3. The virtual fitting room with smart mirror

Consumers can still experience the most ‘physical’ omnichannel experience by means of a fitting room with a smart mirror. In this fitting room, the customer does not even have to touch the garments to see how it fits him or her. This seems futuristic, but in reality it has been around for several years.

Mastercard launched the smart mirror a few years ago that allows customers to customize their shopping experience in the fitting room. Even the light settings and music in the fitting room can be controlled by the customer. The labels in the clothing are provided with an RFID tag so that the mirror immediately recognizes the garments that have been taken into the fitting room. The mirror creates a digital shopping basket upon entry and recommends matching items from the collection, while the customer can view or request size and color variations and, if desired, contact a sales representative. Mastercard itself says about this that the time spent in the fitting room can be reduced by 40%. Mastercard has of course also added a virtual cash register in its own version of the smart mirror, where the customer only has to tap on the mirror with his payment card or device to complete the purchase.
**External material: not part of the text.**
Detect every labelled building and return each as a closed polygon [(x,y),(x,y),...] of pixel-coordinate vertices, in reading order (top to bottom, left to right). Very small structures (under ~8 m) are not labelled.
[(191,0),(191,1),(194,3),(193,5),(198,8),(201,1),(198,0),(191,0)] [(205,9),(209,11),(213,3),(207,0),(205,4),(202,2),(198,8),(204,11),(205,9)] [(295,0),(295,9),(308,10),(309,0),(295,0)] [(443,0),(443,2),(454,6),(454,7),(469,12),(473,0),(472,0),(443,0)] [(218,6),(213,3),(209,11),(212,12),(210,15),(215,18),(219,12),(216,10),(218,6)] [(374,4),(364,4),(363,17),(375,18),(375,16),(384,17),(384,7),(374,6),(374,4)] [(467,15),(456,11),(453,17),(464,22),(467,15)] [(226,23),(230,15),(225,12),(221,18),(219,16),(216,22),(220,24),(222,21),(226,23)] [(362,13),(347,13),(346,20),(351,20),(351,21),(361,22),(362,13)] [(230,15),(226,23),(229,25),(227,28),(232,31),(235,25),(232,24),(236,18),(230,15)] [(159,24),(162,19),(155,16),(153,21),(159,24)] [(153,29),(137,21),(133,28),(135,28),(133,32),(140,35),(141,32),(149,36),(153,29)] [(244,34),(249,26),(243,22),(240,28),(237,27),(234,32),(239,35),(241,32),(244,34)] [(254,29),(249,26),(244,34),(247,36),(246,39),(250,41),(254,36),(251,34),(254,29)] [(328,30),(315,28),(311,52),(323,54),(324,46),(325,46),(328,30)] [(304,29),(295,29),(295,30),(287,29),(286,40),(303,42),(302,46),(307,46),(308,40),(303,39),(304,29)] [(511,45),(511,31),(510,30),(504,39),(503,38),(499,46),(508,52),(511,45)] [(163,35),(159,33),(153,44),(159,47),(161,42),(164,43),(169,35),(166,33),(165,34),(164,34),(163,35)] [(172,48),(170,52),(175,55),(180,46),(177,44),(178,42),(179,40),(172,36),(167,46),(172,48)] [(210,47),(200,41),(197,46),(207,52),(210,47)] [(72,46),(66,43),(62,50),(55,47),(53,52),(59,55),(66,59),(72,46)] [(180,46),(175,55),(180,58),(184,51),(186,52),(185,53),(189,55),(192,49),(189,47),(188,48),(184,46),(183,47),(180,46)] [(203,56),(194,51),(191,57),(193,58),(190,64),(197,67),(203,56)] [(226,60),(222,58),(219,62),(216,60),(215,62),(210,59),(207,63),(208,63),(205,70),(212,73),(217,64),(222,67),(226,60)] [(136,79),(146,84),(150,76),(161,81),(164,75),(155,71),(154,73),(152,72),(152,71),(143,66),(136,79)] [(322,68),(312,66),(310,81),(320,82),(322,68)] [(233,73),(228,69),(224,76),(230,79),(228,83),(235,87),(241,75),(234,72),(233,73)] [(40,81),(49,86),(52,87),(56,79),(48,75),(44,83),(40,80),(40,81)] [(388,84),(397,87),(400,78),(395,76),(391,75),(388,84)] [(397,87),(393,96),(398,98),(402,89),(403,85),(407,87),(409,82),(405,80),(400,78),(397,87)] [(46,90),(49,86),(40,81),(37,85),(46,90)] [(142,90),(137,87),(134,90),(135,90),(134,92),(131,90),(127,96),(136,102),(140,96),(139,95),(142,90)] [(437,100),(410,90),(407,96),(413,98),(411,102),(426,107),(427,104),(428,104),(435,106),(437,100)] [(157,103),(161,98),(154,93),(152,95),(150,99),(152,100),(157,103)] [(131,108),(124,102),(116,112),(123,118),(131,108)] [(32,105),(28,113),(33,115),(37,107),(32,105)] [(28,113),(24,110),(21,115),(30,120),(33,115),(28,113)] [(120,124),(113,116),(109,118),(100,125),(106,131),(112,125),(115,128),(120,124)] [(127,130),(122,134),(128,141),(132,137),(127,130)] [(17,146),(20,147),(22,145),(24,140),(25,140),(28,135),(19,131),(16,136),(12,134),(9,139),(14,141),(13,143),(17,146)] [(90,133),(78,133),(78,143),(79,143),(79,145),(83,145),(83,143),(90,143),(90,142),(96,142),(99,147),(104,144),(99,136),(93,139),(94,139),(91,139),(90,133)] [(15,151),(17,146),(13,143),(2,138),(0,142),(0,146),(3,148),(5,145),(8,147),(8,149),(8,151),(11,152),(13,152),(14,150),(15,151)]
Of course, there are different variants of smart mirrors. For example, only a connection with RFID is also possible. In this way, a customer does not even have to go to a fitting room and a smart mirror in the store is also sufficient. The customer takes an item with an RFID tag from the rack, holds it in front of the mirror, where the mirror shows all available sizes, colors, stock and matching items on the screen.

Image: Mastercard

The customer experience is central

At First Impression we are sure: the physical store will never disappear. In fact, the physical store is becoming an increasingly important link in the omnichannel strategy. It is the place to connect with the customer. Online shopping is about convenience. The physical store is about experience. The most ideal situation is a perfect mix between the two, in which the purchase process and the customer experience are central. The retailer must make the difference by offering a certain amount of experience and convenience. At the same time, the retailer must realize that its products are often not unique. It is the shopping experience that makes it unique.